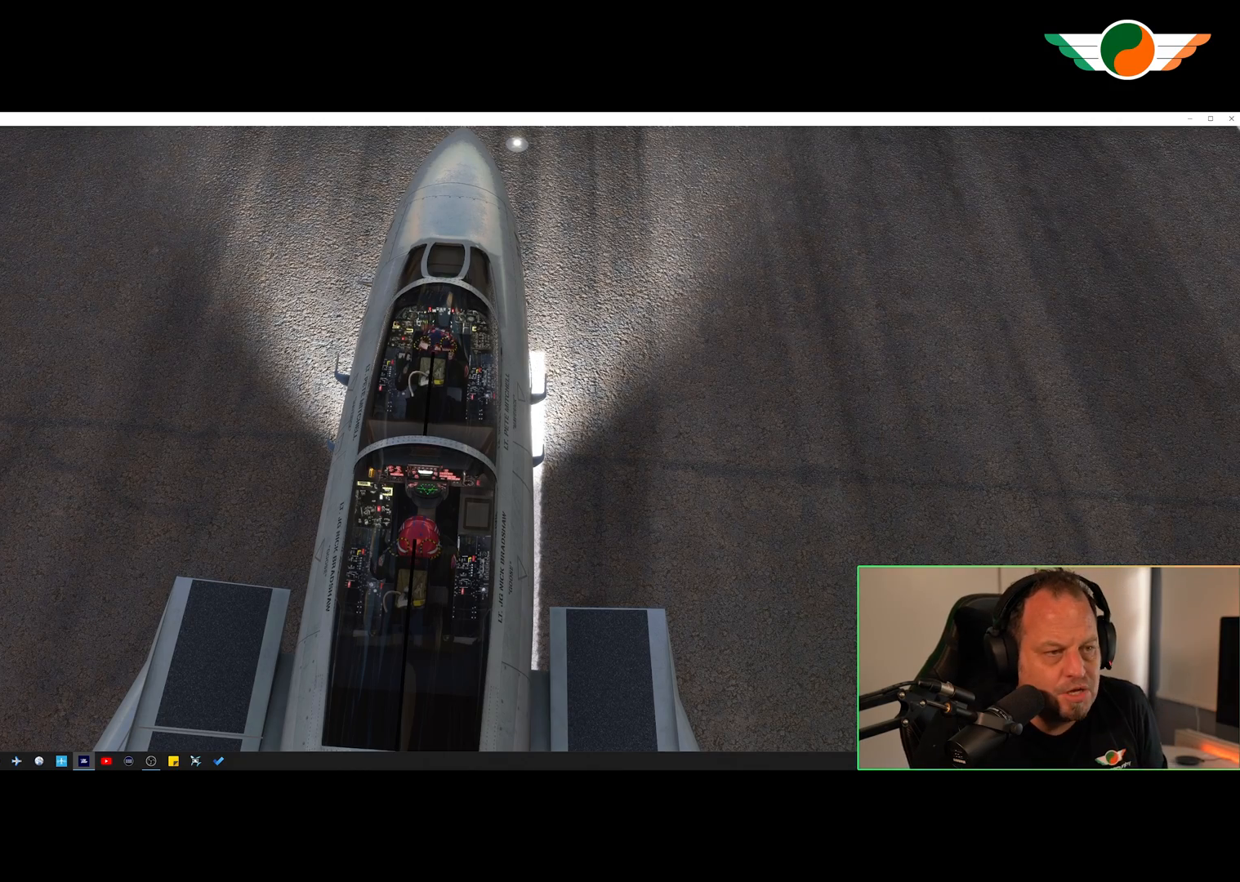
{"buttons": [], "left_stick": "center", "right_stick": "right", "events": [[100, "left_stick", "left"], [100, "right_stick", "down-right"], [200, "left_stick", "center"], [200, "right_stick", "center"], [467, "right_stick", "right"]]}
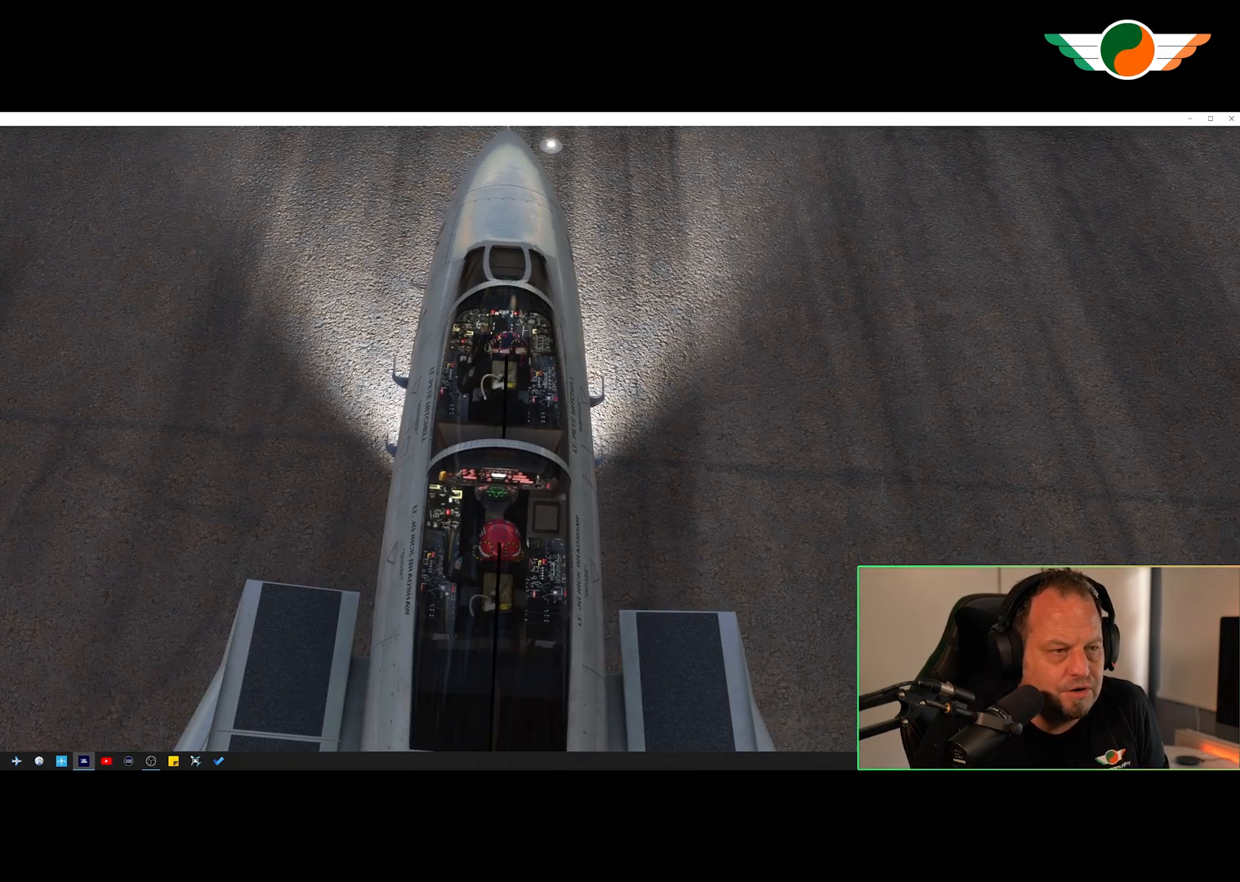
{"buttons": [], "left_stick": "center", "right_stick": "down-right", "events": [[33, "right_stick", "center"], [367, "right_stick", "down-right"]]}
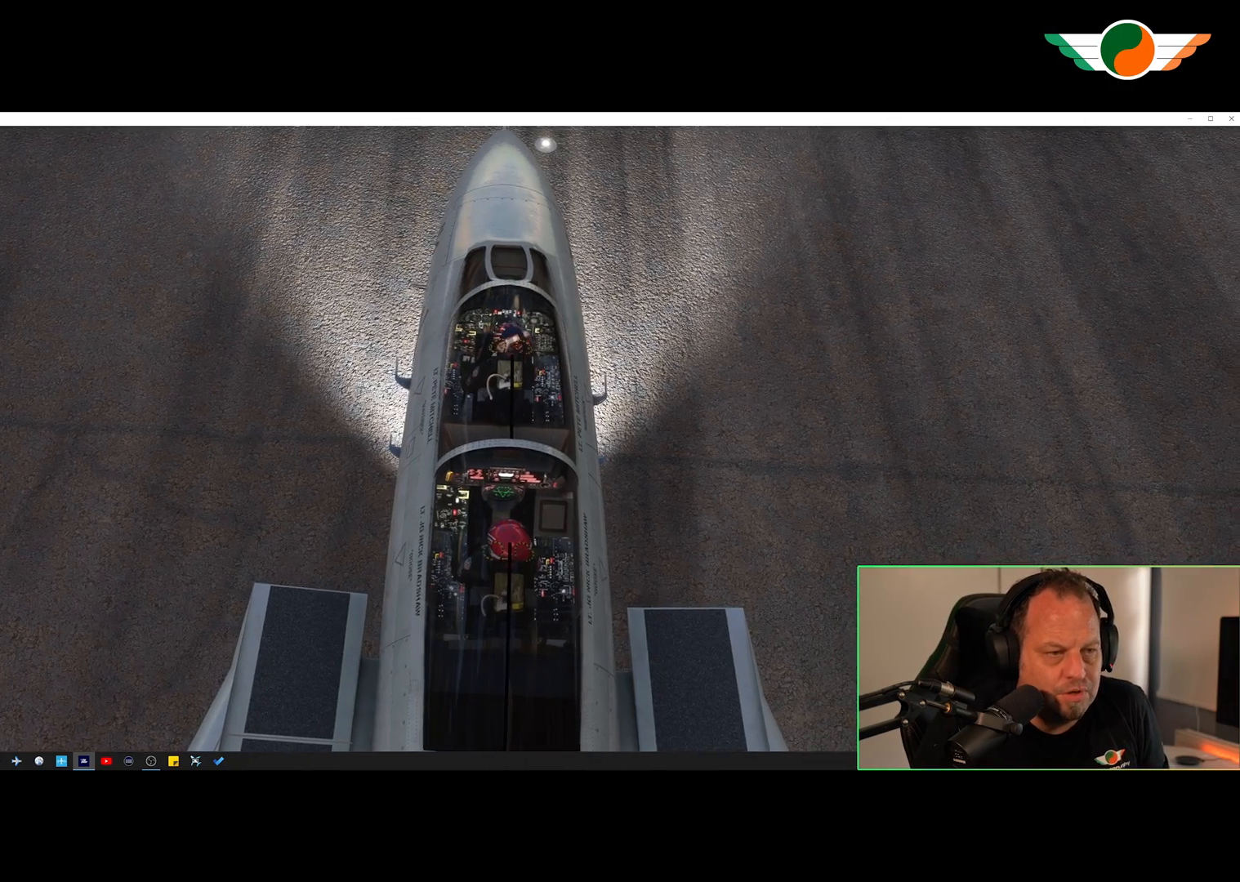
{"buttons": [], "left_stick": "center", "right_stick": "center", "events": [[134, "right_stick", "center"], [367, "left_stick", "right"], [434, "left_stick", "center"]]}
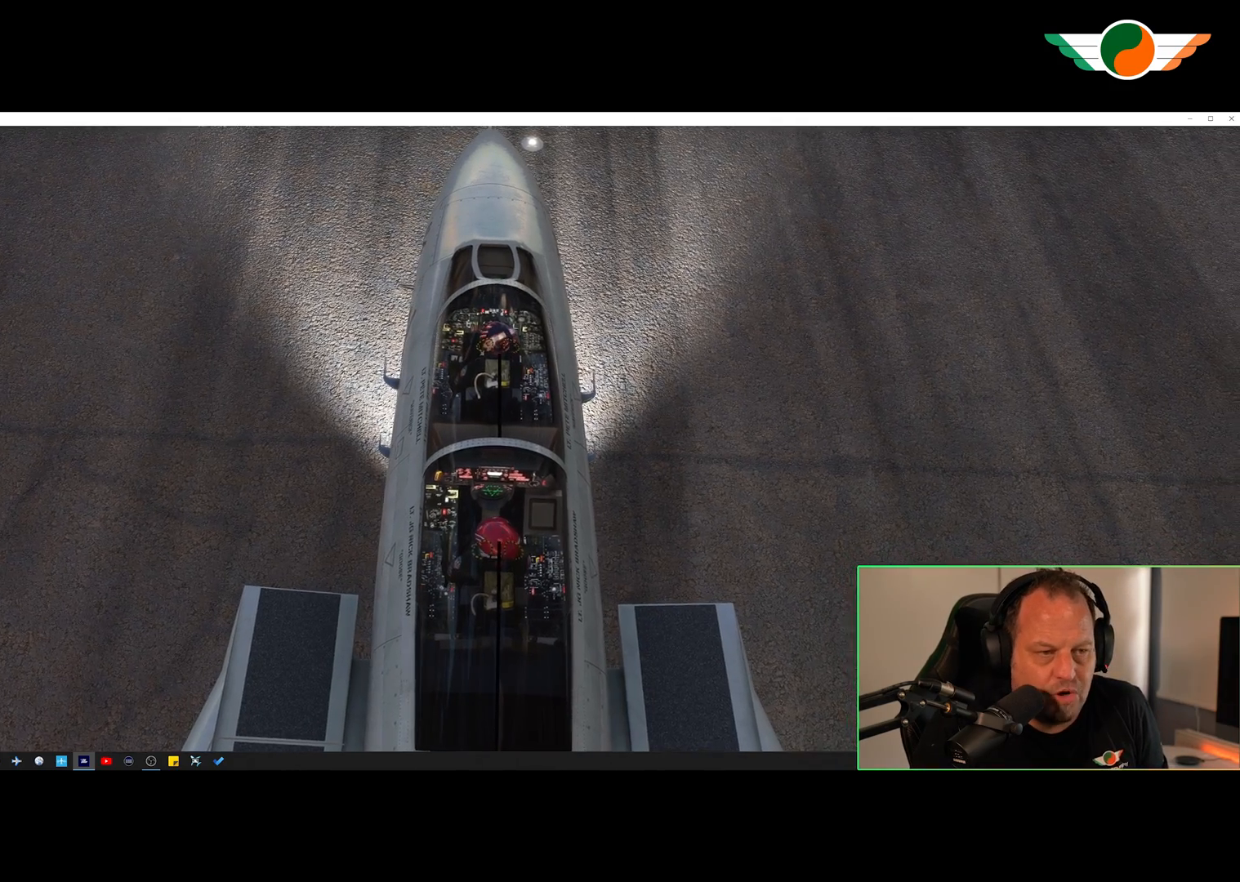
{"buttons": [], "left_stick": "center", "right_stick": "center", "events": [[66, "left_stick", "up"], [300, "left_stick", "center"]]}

## Work instruction
With the pictures left out, write out all of the data exactly.

## Reply to the exercise
{"buttons": [], "left_stick": "center", "right_stick": "right", "events": [[100, "left_stick", "left"], [100, "right_stick", "down-right"], [200, "left_stick", "center"], [200, "right_stick", "center"], [467, "right_stick", "right"]]}
{"buttons": [], "left_stick": "center", "right_stick": "down-right", "events": [[33, "right_stick", "center"], [367, "right_stick", "down-right"]]}
{"buttons": [], "left_stick": "center", "right_stick": "center", "events": [[134, "right_stick", "center"], [367, "left_stick", "right"], [434, "left_stick", "center"]]}
{"buttons": [], "left_stick": "center", "right_stick": "center", "events": [[66, "left_stick", "up"], [300, "left_stick", "center"]]}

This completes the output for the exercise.